We bonded pretty much from the start. Cheng – a Chinese, non-native English-speaker, non-Jewish after all – laughed right along with me at Seinfeld reruns and embraced my love of Broadway. I managed to impress him by introducing him to really good Chinese restaurants.

In our near decade together, we have been there for one another through the good times – and the bad – and have travelled the world from the Pyramids to Machu Picchu, the Parthenon and Colosseum to Petra and the Taj Mahal, Iguazu Falls to the Galapagos, the Great Wall of China to the Western Wall in Jerusalem, and even Easter Island, not to mention Fargo, North Dakota. We haven’t had time for a honeymoon yet, but will turn our annual end-of-year trip into a honeymoon (as well as a celebration of our 10th anniversary together). We are going to Antarctica.

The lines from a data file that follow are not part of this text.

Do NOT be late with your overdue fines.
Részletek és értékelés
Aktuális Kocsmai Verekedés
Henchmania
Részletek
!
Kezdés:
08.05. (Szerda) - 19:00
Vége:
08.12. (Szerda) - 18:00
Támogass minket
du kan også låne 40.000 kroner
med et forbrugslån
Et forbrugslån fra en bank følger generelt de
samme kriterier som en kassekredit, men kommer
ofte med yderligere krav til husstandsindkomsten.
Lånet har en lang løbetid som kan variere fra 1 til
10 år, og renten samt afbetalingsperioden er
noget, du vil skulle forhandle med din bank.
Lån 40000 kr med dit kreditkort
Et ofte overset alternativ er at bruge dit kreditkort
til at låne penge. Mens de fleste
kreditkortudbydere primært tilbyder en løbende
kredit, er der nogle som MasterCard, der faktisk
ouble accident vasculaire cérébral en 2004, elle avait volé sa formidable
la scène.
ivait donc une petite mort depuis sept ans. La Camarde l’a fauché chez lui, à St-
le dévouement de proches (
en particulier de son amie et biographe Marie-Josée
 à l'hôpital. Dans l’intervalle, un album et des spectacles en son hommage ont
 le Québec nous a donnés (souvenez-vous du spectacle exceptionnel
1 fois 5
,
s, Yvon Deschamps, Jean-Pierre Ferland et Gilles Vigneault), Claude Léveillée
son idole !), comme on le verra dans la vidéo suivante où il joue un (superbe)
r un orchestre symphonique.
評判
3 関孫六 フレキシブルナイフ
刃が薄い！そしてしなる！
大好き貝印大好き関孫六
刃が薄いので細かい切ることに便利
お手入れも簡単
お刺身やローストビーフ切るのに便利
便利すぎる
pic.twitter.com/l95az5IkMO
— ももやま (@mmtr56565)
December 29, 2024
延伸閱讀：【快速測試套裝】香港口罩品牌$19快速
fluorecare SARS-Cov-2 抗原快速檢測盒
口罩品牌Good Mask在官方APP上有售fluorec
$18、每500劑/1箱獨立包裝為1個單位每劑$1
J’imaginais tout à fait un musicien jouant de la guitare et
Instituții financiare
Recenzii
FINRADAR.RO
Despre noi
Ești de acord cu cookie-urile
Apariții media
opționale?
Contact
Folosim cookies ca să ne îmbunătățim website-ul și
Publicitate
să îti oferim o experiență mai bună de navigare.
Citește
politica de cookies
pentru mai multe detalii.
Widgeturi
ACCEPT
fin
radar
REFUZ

Still, even though we are now married in New York, because of the so-called Defense of Marriage Act, Cheng and I will continue to be forced to go through different lines when re-entering the country, him a Canadian citizen, me an American – so unlike how we are treated with respect as a couple, a family, in many other countries, from Canada to Israel. When we return from our honeymoon, as we go through immigration and I once again wait in a separate line, hoping that nothing goes wrong, we will once again be reminded of the work left to do.

But, happily, having finally been able to stand before our now combined families, our closest friends and our movement colleagues in the city where we have built our life together, I will be going back to work at Freedom to Marry with my ring on my left hand, proclaiming that the love of my life and I are legally married. Cheng and I wish that same freedom to marry for everyone, and are working to make it so.